> [Work required] Go through the entries below. Copy each line in which "Three" appears.

========================================

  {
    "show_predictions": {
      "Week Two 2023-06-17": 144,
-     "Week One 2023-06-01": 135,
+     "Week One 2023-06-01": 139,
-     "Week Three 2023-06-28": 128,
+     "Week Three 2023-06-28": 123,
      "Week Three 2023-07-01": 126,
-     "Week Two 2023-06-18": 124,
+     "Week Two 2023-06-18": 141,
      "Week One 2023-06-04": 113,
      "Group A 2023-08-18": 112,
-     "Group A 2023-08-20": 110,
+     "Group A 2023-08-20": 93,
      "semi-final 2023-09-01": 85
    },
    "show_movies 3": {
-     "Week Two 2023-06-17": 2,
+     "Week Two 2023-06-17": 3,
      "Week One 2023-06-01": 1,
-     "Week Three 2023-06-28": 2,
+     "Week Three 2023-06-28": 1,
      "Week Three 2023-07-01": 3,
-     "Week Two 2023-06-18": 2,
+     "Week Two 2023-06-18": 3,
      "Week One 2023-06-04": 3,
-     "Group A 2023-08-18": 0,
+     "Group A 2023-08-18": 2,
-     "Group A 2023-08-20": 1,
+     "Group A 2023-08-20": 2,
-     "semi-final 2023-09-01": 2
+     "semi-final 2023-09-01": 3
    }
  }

========================================

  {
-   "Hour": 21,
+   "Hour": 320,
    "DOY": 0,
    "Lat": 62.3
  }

========================================

> [Result for this exercise]
-     "Week Three 2023-06-28": 128,
+     "Week Three 2023-06-28": 123,
      "Week Three 2023-07-01": 126,
-     "Week Three 2023-06-28": 2,
+     "Week Three 2023-06-28": 1,
      "Week Three 2023-07-01": 3,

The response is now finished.